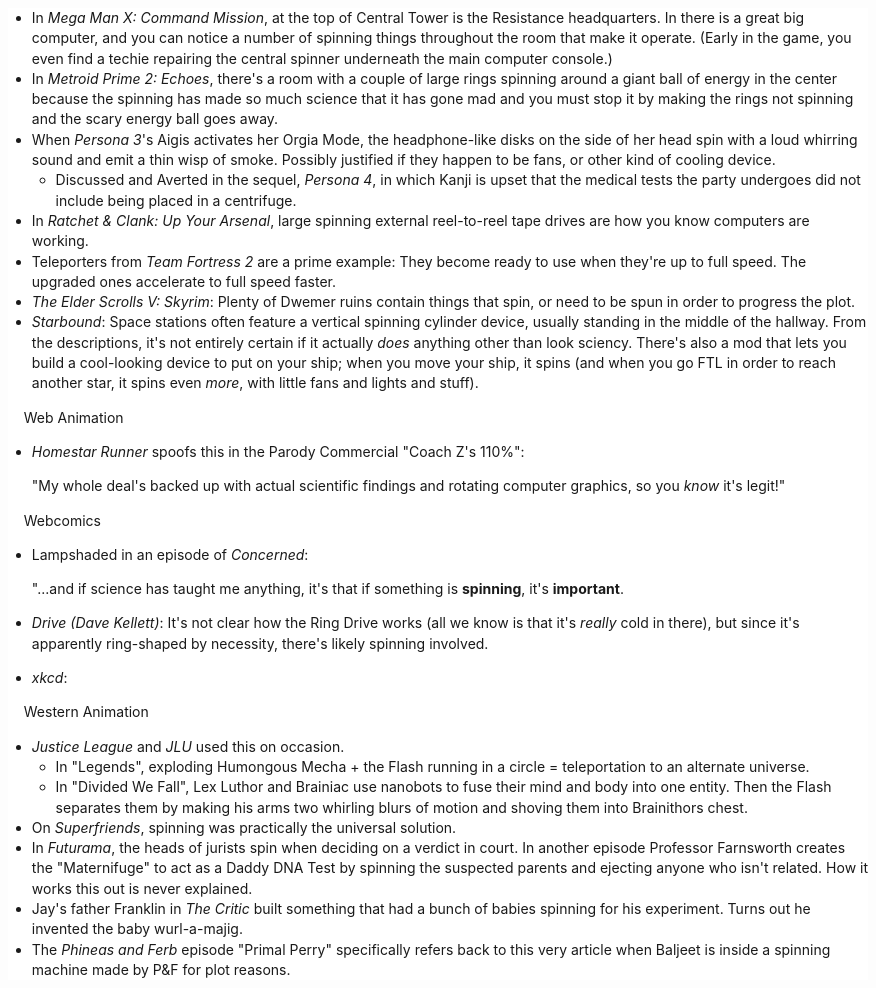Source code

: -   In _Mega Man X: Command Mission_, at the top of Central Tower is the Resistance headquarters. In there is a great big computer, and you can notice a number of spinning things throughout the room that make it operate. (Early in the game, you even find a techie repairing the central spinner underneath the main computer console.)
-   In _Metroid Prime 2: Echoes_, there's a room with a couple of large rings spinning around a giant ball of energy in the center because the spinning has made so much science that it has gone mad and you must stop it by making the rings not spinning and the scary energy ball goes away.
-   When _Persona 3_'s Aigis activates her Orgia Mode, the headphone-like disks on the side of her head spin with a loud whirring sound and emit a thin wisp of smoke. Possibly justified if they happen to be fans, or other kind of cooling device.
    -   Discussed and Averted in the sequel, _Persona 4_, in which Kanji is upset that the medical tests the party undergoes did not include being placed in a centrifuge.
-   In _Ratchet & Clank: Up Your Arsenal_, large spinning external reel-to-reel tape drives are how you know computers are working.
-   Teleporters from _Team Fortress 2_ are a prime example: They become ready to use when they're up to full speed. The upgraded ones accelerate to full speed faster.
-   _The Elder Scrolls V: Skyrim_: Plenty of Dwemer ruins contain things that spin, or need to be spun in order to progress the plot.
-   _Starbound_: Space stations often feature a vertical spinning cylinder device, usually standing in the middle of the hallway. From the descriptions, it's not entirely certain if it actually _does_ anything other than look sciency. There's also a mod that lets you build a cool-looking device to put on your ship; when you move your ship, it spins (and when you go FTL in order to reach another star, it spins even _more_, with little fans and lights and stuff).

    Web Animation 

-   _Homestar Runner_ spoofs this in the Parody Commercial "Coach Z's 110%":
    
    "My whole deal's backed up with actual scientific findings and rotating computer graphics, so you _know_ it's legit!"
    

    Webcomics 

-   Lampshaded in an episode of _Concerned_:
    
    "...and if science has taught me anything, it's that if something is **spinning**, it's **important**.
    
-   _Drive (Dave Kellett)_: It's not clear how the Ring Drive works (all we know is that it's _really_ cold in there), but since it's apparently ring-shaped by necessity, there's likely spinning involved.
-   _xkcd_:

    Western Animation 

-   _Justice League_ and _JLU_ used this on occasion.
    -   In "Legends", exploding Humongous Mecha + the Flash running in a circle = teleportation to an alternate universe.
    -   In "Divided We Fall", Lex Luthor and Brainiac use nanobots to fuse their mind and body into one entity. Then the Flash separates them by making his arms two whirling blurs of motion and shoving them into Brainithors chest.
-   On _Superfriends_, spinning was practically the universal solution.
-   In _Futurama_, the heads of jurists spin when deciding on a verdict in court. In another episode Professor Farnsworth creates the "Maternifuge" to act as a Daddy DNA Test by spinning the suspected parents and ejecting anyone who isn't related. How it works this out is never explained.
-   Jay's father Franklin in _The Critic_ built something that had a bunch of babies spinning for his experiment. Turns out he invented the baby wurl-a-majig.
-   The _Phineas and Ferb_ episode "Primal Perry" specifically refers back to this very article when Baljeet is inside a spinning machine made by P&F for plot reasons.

######

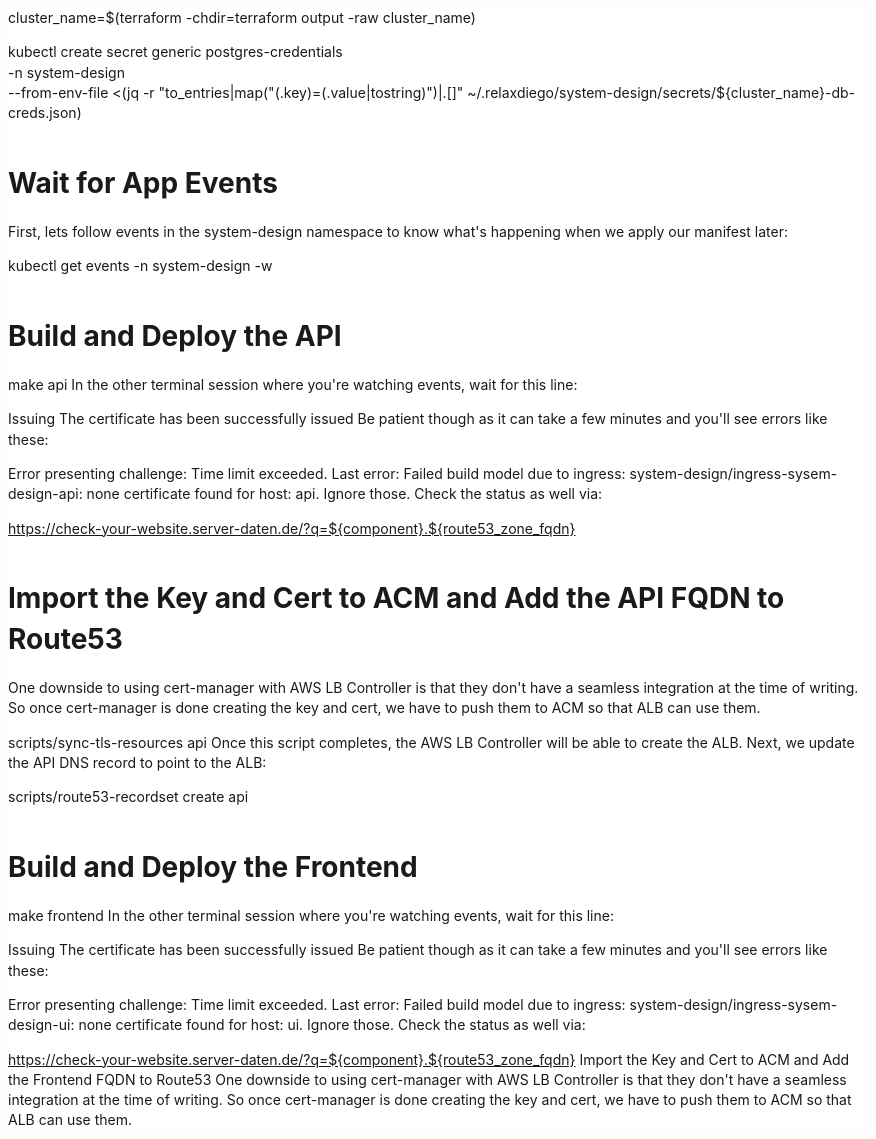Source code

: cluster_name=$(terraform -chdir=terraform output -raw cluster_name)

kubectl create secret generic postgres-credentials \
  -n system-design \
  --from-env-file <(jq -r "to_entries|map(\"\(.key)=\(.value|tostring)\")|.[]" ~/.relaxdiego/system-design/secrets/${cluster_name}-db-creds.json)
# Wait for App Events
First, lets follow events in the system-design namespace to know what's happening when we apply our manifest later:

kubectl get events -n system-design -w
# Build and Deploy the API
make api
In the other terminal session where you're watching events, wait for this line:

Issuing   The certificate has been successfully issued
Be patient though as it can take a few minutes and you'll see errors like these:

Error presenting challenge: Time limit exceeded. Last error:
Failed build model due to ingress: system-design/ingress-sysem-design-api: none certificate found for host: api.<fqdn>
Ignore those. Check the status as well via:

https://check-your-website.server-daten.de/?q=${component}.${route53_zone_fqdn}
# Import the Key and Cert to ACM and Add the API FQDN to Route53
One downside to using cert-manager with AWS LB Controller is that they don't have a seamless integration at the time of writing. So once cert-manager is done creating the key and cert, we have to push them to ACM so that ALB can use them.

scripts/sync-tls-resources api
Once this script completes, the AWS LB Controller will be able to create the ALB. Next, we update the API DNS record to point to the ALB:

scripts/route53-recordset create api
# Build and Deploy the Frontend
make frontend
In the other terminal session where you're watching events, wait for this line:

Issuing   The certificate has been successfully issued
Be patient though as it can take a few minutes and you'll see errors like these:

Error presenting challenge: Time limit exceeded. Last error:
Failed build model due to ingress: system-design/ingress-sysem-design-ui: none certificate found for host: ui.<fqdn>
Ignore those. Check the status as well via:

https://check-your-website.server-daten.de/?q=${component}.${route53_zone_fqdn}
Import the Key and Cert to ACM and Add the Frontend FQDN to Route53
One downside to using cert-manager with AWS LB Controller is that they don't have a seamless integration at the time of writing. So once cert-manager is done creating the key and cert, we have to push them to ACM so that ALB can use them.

######

§ **Exercise**: Output the lines of the material above exactly as they appear, starting at the line containing "whole deal's backed" and ending at the line containing "is **spinning**, it's **important**.".

§ **Task output**:
    "My whole deal's backed up with actual scientific findings and rotating computer graphics, so you _know_ it's legit!"
    

    Webcomics 

-   Lampshaded in an episode of _Concerned_:
    
    "...and if science has taught me anything, it's that if something is **spinning**, it's **important**.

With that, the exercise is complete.